FGV Holdings - Expecting Decent Earnings For 4Q24F

Date: 
2024-11-29
Firm: 
RHB-OSK
Stock: 
Price Target: 
1.27
Price Call: 
HOLD
Last Price: 
1.16
Upside/Downside: 
+0.11 (9.48%)
  • Keep NEUTRAL and SOP-based MYR1.27 TP, 11% upside and c.4% FY25F yield. Post-analyst briefing, we make no changes to our forecasts. We expect earnings to remain decent in 4Q24 on higher CPO prices, albeit offset by moderating FFB output and higher unit costs on increased fertilisation activities. Valuation remains unexciting – the stock is trading at 11.2x FY25F P/E, at the high end of its peer range of 7-11x.

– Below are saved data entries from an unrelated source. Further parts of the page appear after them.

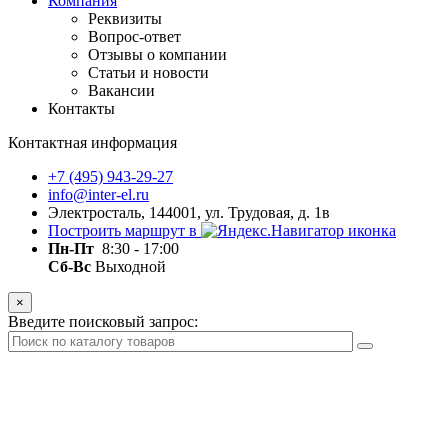
Компания
Реквизиты
Вопрос-ответ
Отзывы о компании
Статьи и новости
Вакансии
Контакты
Контактная информация
+7 (495) 943-29-27
info@inter-el.ru
Электросталь, 144001, ул. Трудовая, д. 1в
Построить маршрут в
Пн-Пт
8:30 - 17:00
Сб-Вс
Выходной
×
Введите поисковый запрос: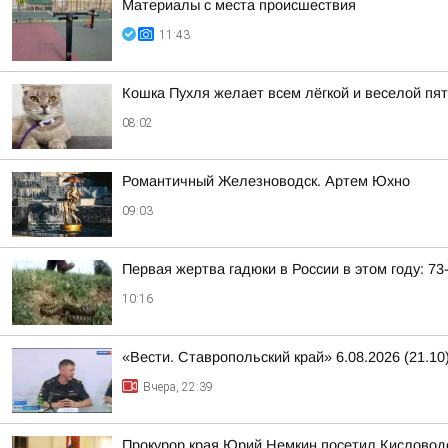
Материалы с места происшествия
11:43
Кошка Пухля желает всем лёгкой и веселой пя
08:02
Романтичный Железноводск. Артем Юхно
09:03
Первая жертва гадюки в России в этом году: 7
10:16
«Вести. Ставропольский край» 6.08.2026 (21.10
Вчера, 22:39
Прокурор края Юрий Немкин посетил Кисловодс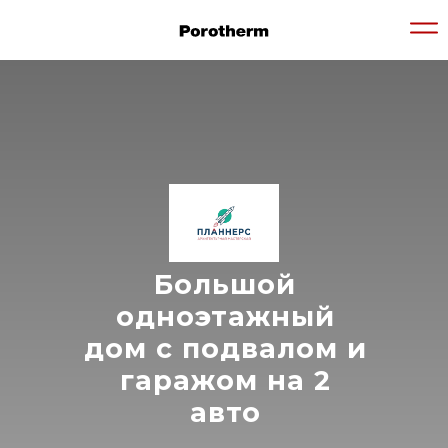
Большой
одноэтажный
дом с подвалом и
гаражом на 2
авто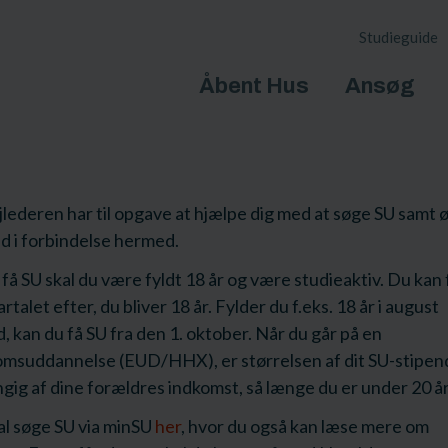
Studieguide
Åbent Hus
Ansøg
lederen har til opgave at hjælpe dig med at søge SU samt 
d i forbindelse hermed.
 få SU skal du være fyldt 18 år og være studieaktiv. Du kan 
artalet efter, du bliver 18 år. Fylder du f.eks. 18 år i august
 kan du få SU fra den 1. oktober. Når du går på en
msuddannelse (EUD/HHX), er størrelsen af dit SU-stipen
ig af dine forældres indkomst, så længe du er under 20 år
al søge SU via minSU
her
, hvor du også kan læse mere om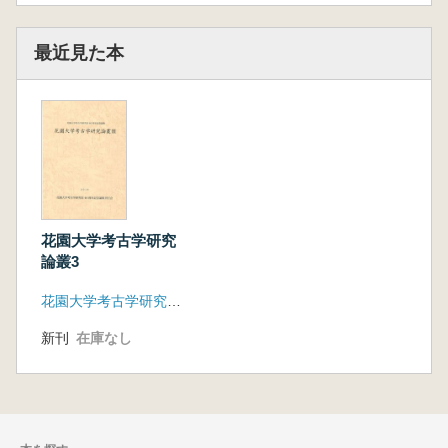
最近見た本
花園大学考古学研究
論叢3
花園大学考古学研究室40周年記念論集刊行会
新刊
在庫なし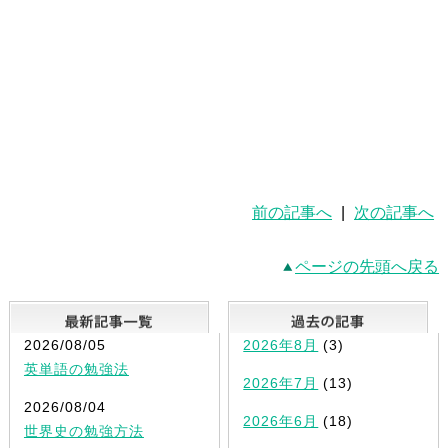
前の記事へ
|
次の記事へ
ページの先頭へ戻る
最新記事一覧
2026/08/05
2026年8月
(3)
英単語の勉強法
2026年7月
(13)
2026/08/04
2026年6月
(18)
世界史の勉強方法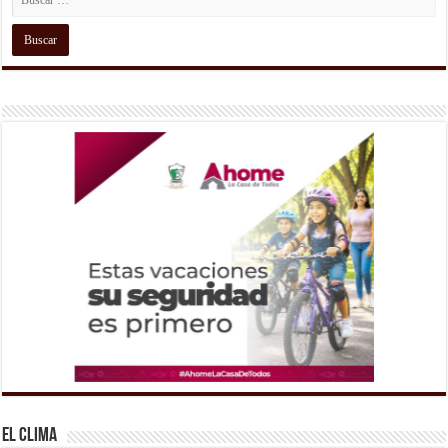
El Clima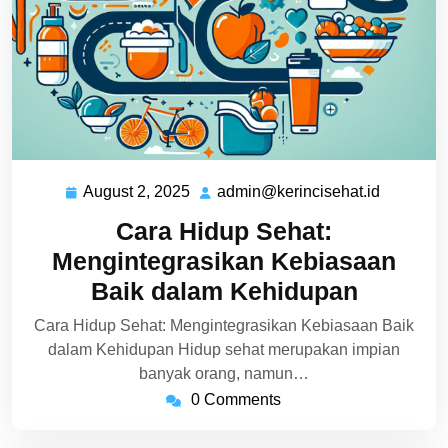
August 2, 2025
admin@kerincisehat.id
August
admin@ke
2,
Cara Hidup Sehat:
2025
Mengintegrasikan Kebiasaan
Baik dalam Kehidupan
Cara Hidup Sehat: Mengintegrasikan Kebiasaan Baik
dalam Kehidupan Hidup sehat merupakan impian
banyak orang, namun…
0 Comments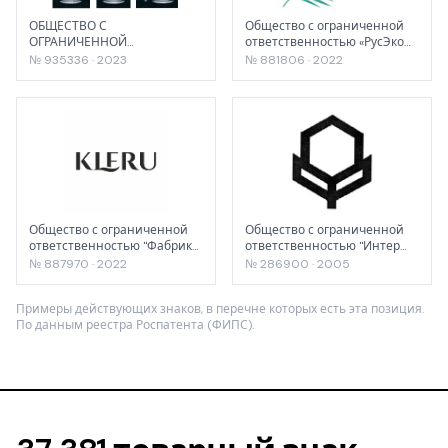
ОБЩЕСТВО С
Общество с ограниченной
ОГРАНИЧЕННОЙ
ответственностью «РусЭко
ОТВЕТСТВЕННОСТЬЮ "ЗНАК"
органикс»
№ 935336 · 2023
№ 881806 · 2022
Общество с ограниченной
Общество с ограниченной
ответственностью "Фабрика
ответственностью "Интер
Упаковки"
Групп"
№ 887970 · 2022
№ 286900 · 2005
Примеры действующих знаков, в перечне которых есть эта позиция.
По данным реестра Роспатента (ФИПС).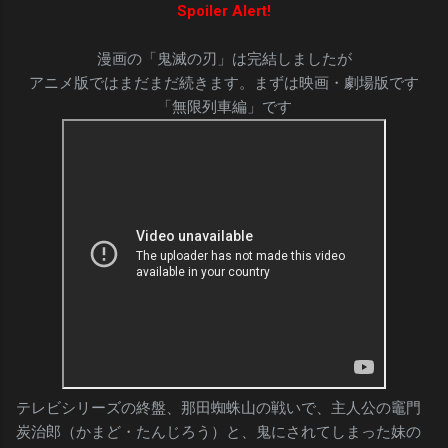
Spoiler Alert!
漫画の「鬼滅の刃」は完結しましたが
アニメ版ではまだまだ続きます。まずは映画・劇場版です
「無限列車編」です
テレビシリーズの終盤、那田蜘蛛山の戦いで、主人公の竈門
炭治郎（かまど・たんじろう）と、鬼にされてしまった妹の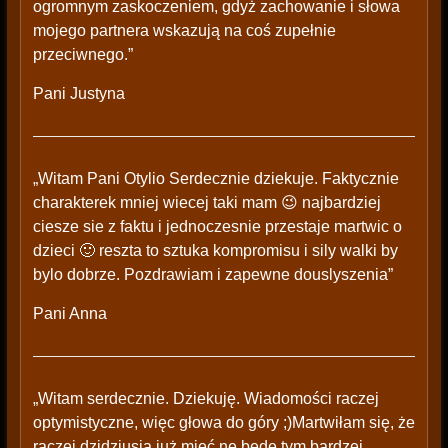
ogromnym zaskoczeniem, gdyż zachowanie i słowa
mojego partnera wskazują na coś zupełnie
przeciwnego.”
Pani Justyna
„Witam Pani Otylio Serdecznie dziekuje. Faktycznie
charakterek mniej wiecej taki mam 😉 najbardziej
ciesze sie z faktu i jednoczesnie przestaje martwic o
dzieci 🙂 reszta to sztuka kompromisu i sily walki by
bylo dobrze. Pozdrawiam i zapewne douslyszenia”
Pani Anna
„Witam serdecznie. Dziekuję. Wiadomości raczej
optymistyczne, więc głowa do góry ;)Martwiłam się, że
raczej dzidziusia już mieć ne będę tym bardzej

  • 9M24 results recap. 9M24 core net profit came in above our and consensus expectations, at 136-223% of FY24F. Core net profit rose strongly QoQ in 3Q24 to MYR208.4m (from MYR42.6m in 2Q24).
  • FFB output growth projected at 10-15% for FY24 and 5-8% for FY25. FGV Holdings noted that the peak output month this year was in August, with 3Q24 being the peak quarter. 4Q24 output is expected to moderate vs 3Q24 but still be stronger than 4Q23. As such, management is keeping to its 10- 15% FFB growth guidance for FY24. For FY25, it expects FFB growth to continue to grow, albeit at a slower rate of 5-8% YoY. To be conservative, we maintain our FY24 FFB growth forecast of 9.5%, and 3-4% for FY25-26.

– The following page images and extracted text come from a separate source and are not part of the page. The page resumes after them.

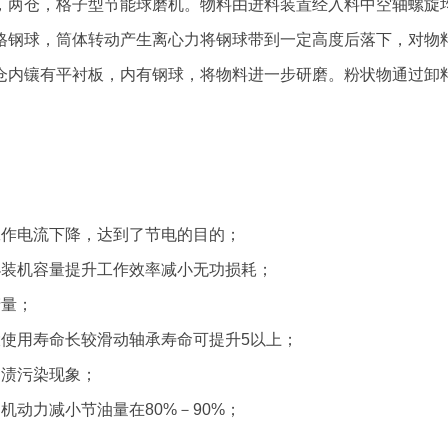
，两仓，格子型节能球磨机。物料由进料装置经入料中空轴螺
格钢球，筒体转动产生离心力将钢球带到一定高度后落下，
，该仓内镶有平衬板，内有钢球，将物料进一步研磨。粉状物通过卸料
作电流下降，达到了节电的目的；
装机容量提升工作效率减小无功损耗；
；
使用寿命长较滑动轴承寿命可提升5以上；
渍污染现象；
力减小节油量在80%－90%；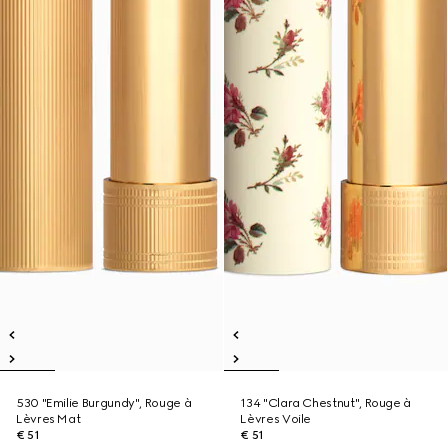
530 "Emilie Burgundy", Rouge à
134 "Clara Chestnut", Rouge à
Lèvres Mat
Lèvres Voile
€ 51
€ 51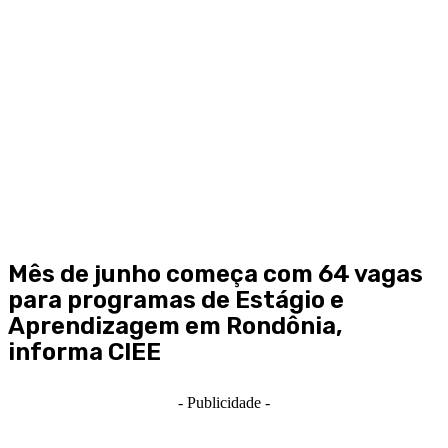
Mês de junho começa com 64 vagas
para programas de Estágio e
Aprendizagem em Rondônia,
informa CIEE
- Publicidade -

  • Labour shortages still prevalent. FGV’s blended group labour shortage is now at 9% (inclusive of Indonesia). However, breaking it down further, the shortage is at 12% in Sabah and 45% in Sarawak, while Peninsular Malaysia is at 95-100%. Going forward, management expects to resolve the shortages at Sabah by 1Q25, but Sarawak remains challenging. Nevertheless, Sarawak only comprises c.6% of FGV’s total planted area.
  • Forward sales booked in for 4Q24. FGV has sold forward 50% of its West Malaysia 4Q24 output at above MYR4,000/tonne. For FY25, no forward sales have been booked in yet. With this, it is likely FGV may achieve slightly lower than market ASP’s for 4Q24.
  • Unit costs expected to moderate in FY24 and FY25. 9M24 unit cost was at MYR2,552/tonne (-11% YoY) and FGV expects to end the year at MYR2,500/tonne average cost, as it may not be able to fully complete its fertiliser programme due to the monsoon season. For FY25, despite the impact of higher minimum wages (which management estimates at +MYR75/tonne or MYR85m pa), it expects unit costs to moderate slightly to MYR2,400-2,500/tonne, as production improves further. In addition, FGV has tendered for its 1H25 fertiliser requirements at prices 3-4% lower YoY.
  • Maintain NEUTRAL and MYR1.27 TP. Post-analyst briefing, we make no changes to our forecasts. Our TP includes a 12% ESG discount. While we are positive on the strong earnings recovery this quarter, we are wary of its history of earnings volatility, hence maintain our call on the stock.
  • Key risks include CPO price movement, weather, and demand and supply dynamics of the global vegetable oil industry.